Setup on a PostgreSQL instance

This tutorial will guide you through the steps required to setup the Software Heritage Graph Dataset in a PostgreSQL database.

PostgreSQL local setup

You need to have access to a running PostgreSQL instance to load the dataset. This section contains information on how to setup PostgreSQL for the first time.

If you already have a PostgreSQL server running on your machine, you can skip to the next section.
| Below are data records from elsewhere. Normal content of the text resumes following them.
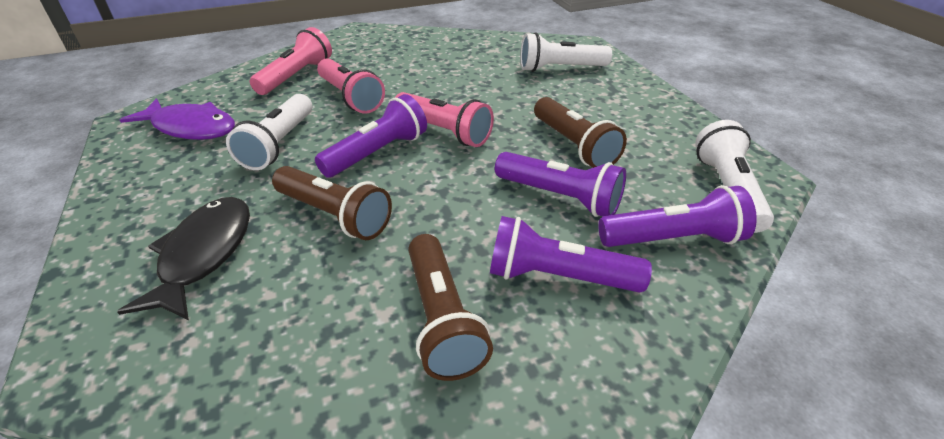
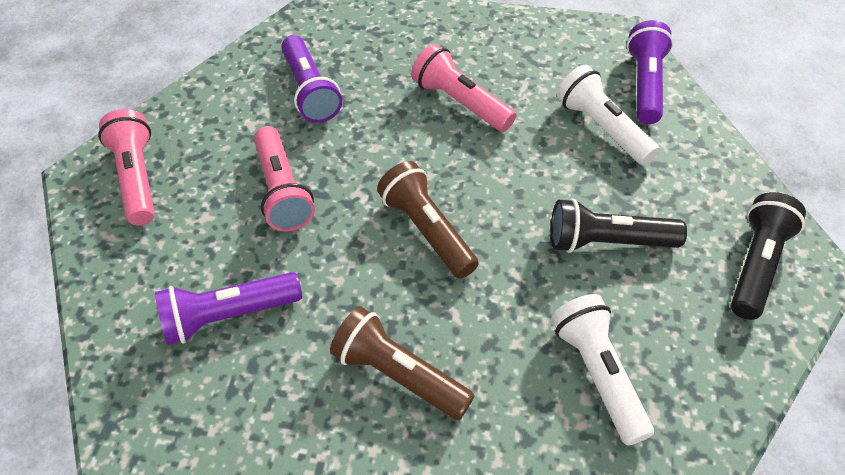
black fish: 1 -> 0
black flashlight: 0 -> 2
brown flashlight: 3 -> 2
purple fish: 1 -> 0
purple flashlight: 4 -> 3
white flashlight: 3 -> 2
  • For Ubuntu and Debian:

    sudo apt install postgresql
    
  • For Archlinux:

    sudo pacman -S --needed postgresql
    sudo -u postgres initdb -D '/var/lib/postgres/data'
    sudo systemctl enable --now postgresql
    

Once PostgreSQL is running, you also need an user that will be able to create databases and run queries. The easiest way to achieve that is simply to create an account that has the same name as your username and that can create databases:

sudo -u postgres createuser --createdb $USER

Retrieving the dataset

You need to download the dataset in SQL format. Use the following command on your machine, after making sure that it has enough available space for the dataset you chose:

mkdir swhgd && cd swhgd
wget -c -q --show-progress -A gz,sql -nd -r -np -nH https://annex.softwareheritage.org/public/dataset/graph/2019-01-28/sql/
mkdir popular-4k && cd popular-4k
wget -c -q --show-progress -A gz,sql -nd -r -np -nH https://annex.softwareheritage.org/public/dataset/graph/2019-01-28/popular-4k/sql/
mkdir popular-3k-python && cd popular-3k-python
wget -c -q --show-progress -A gz,sql -nd -r -np -nH https://annex.softwareheritage.org/public/dataset/graph/2019-01-28/popular-3k-python/sql/

Loading the dataset

Once you have retrieved the dataset of your choice, create a database that will contain it, and load the database:

createdb swhgd
psql swhgd < load.sql
createdb swhgd-popular-4k
psql swhgd-popular-4k < load.sql
createdb swhgd-popular-3k-python
psql swhgd-popular-3k-python < load.sql

You can now run SQL queries on your database. Run psql <database_name> to start an interactive PostgreSQL console.